Since the assets do not trade much, portfolio returns tend to have a large serial correlation on a MoM basis. The infrequent pricing = HFs may appear to demonstrate a smoother return curve. This lowers the calculated historical volatility.

It's dangerous to characterise a hedge fund purely by its historical mean, variance and correlation with other funds. Unfortunately, many FoFs already use mean variance optimisers to make asset allocation decisions and are reluctant to think outside the box for alternatives.

This is a good paper by MIT on 'An Econometric Model of Serial Correlation and Illiquidity In Hedge Fund Returns' for those interested in further reading.
http://web.mit.edu/mgetman/www/Files/Getmansky2003.pdf

"Now, maybe the author is over-dramatizing the point..."

FWIW, I don't think he is. Volatile assets (that rarely trade) can get reported asset values hugely out of whack with their true "fair value" very quickly. Also, even though the investors in these funds are "sophisticated", they still receive audited statements in the mail saying these values are "fair value" - that's a lawsuit waiting to happen, for sure.

Consider, also, illiquid assets for which trading prices ARE available on a daily basis. I'm referring to restricted securities issued in PIPEs. This a huge market (DTCC claims 1.2 trillion in restricted securities outstanding) and there are probably 200 hedge funds that invest in PIPEs, minimum.
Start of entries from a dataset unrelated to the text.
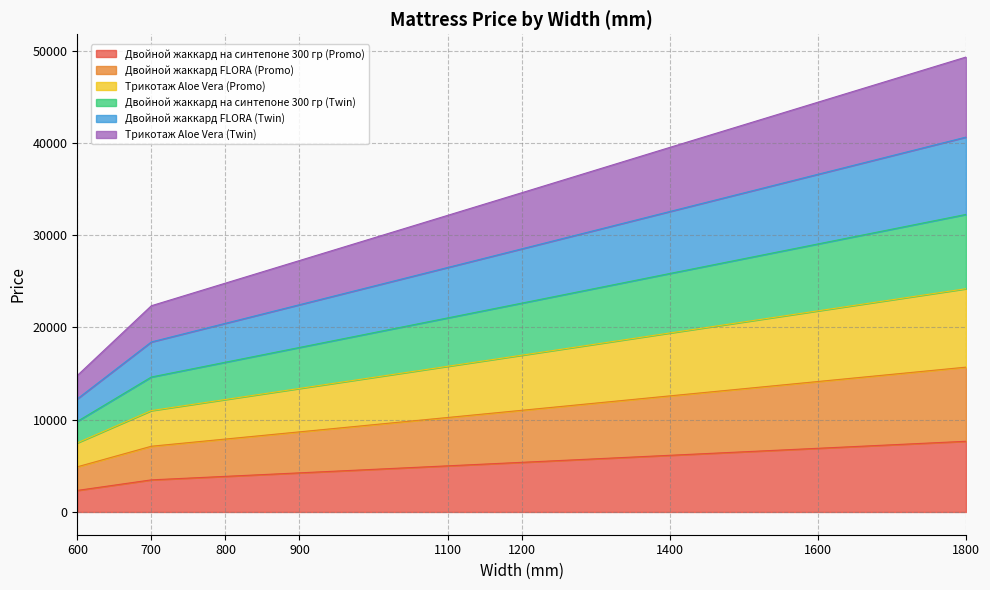

The Трикотаж Aloe Vera (Twin) series shows 9572 at 1100. True or false?

False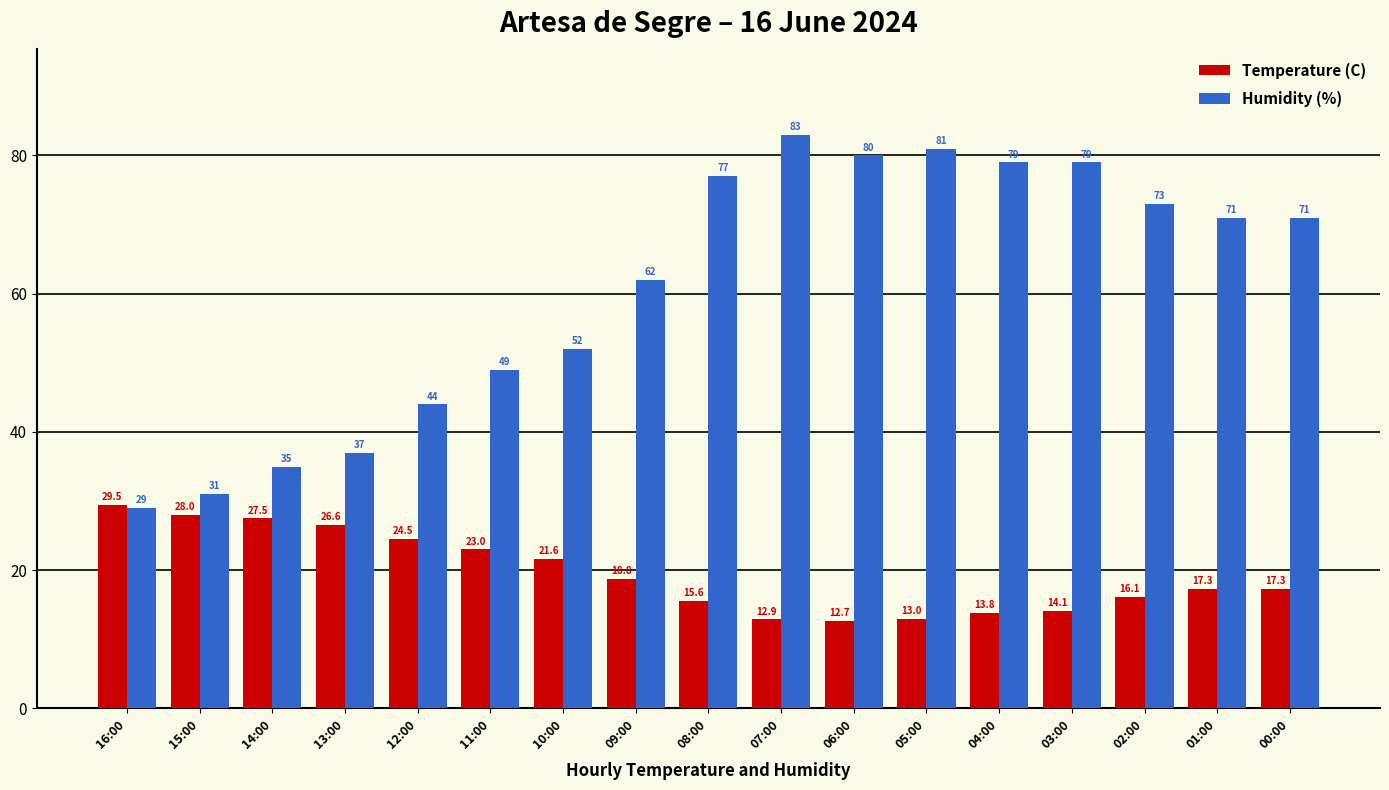

How many categories are shown in the chart?

17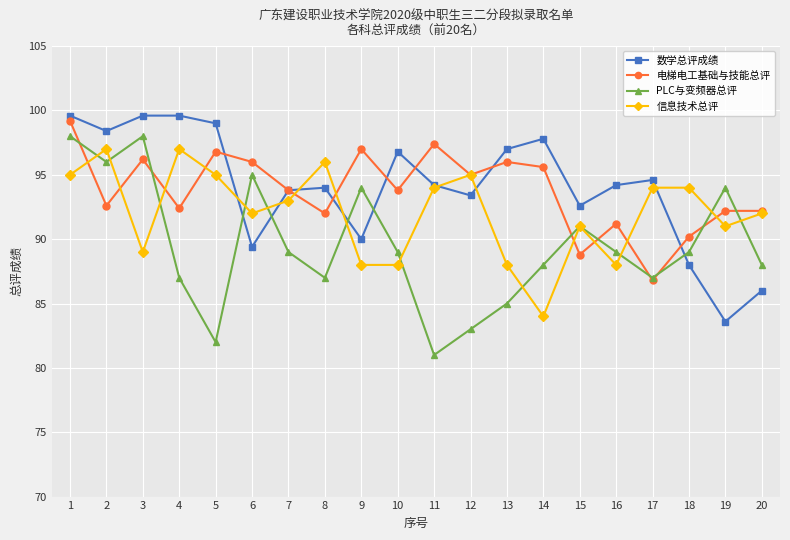

Between 1 and 10, which series saw the biggest shift?

PLC与变频器总评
The issuers of these securities are tiny little microcaps (or what do we call the segment at the very bottom of the microcap market: nanocaps?) - so they're HUGELY volatile.

Also, the market evidence is that buyers of restricted securities want steeper haircuts when the volatility increases or at lower stock prices. Most HF managers, on the other hand, use some kind of internally generated "model" to value their restricted shares, warrants, or convertibles. (Think 30% across-the-board haircuts or something like that). This automatically dampens vol#s and - if prices head down - badly overvalues the portfolios.